I didn’t, not until reading an article that appeared in the May 23, 2020 edition of the Wall Street Journal (WSJ). The U.S. Tax Code runs to tens of thousands of pages in volumes that occupy an entire bookshelf in tax accountant offices. Even the best among them have trouble keeping up with all the rules and regulations, many of which change year after year. So, it often comes as a surprise when scholarship recipients receive a notice from the IRS early in the year telling them they are on the hook for hundreds or thousands of dollars.
According to the WSJ, the Tax Reform Act of 1986 decreed that any scholarship funds used to pay for housing, travel or food would be taxable as income. Money spent on tuition, textbooks and supplies are not subject to taxation. It was not explained how tax authorities manage to determine how many dollars go for what expenses. It may be up to individuals to report the breakdown, or maybe there is some formula used by the IRS to determine a ratio. In some cases, scholarship money gets directly subtracted from tuition, in which case it apparently won’t get taxed. Whatever the case, around 703,000 taxpayers reported scholarships on their returns in 2017 (latest data available), paying out $2.8 billion to the IRS. That calculates to around $1,400 per scholarship recipient.

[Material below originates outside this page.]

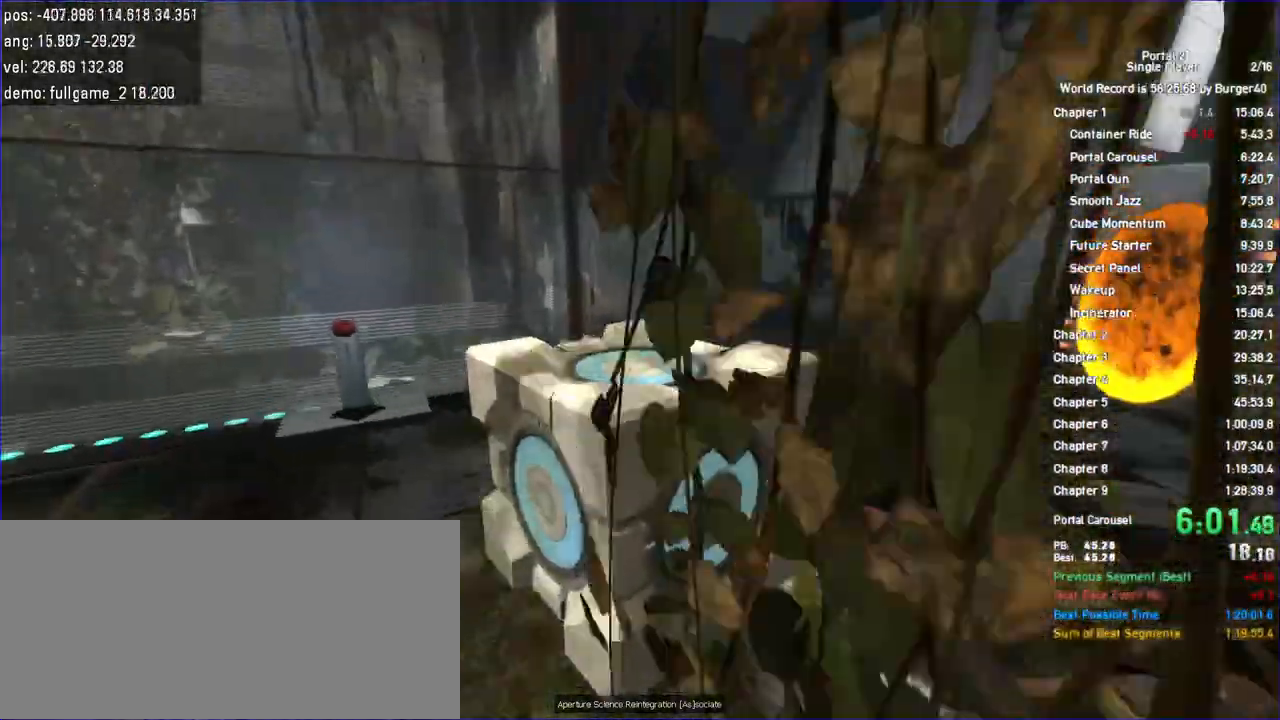
Gameplay with keyboard and mouse; each line is a JSON object with the keys and mouse buttons held at the frame after it. "events" lists presses ("down") and releases ("up") of "a", "auto", "bup", "c", "chat", "cont", "crzy1", "crzy2", "d", "fbr", "jump", "load", "load01", "low", "propi", "r", "relod", "reset", "s", "save", "sens", "shift", "space", "spanel", "use", "w", "z", "zoom", "mouse_left", "mouse_wheel" and "mouse_right" between this image and that frame as [ms after this image, input, new state], when the widget could be followed in between. "mouse_left", "mouse_wheel", "mouse_right" = the "left", "wheel", "right" buttons of the "mouse" list. No other keys are recorded. "wheel" means that the mouse wheel is clicked or scrolled. Key names are as the overlay labels them; some are game actions (e.g. jump) rather than physical keys. Not read: mouse_move.
{"keys": ["d"], "mouse": []}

Most scholarship recipients are not wealthy. Many students could not afford to be in college without financial support from scholarships. It comes as a huge burden to be hit with a surprise from the IRS telling them they owe money.
Various organizations are trying to revise the tax laws to eliminate taxes on scholarships, but changing any law is a long, laborious process even in normal times. Amid Covid-19 and nationwide riots, federal legislators have a lot more on their minds that changing a bug in the tax code that bites unsuspecting college students.
If you are lucky enough to be a scholarship recipient, keep your eyes peeled for this unwelcome surprise. If you’re not, it’s one more reason to explore the trades.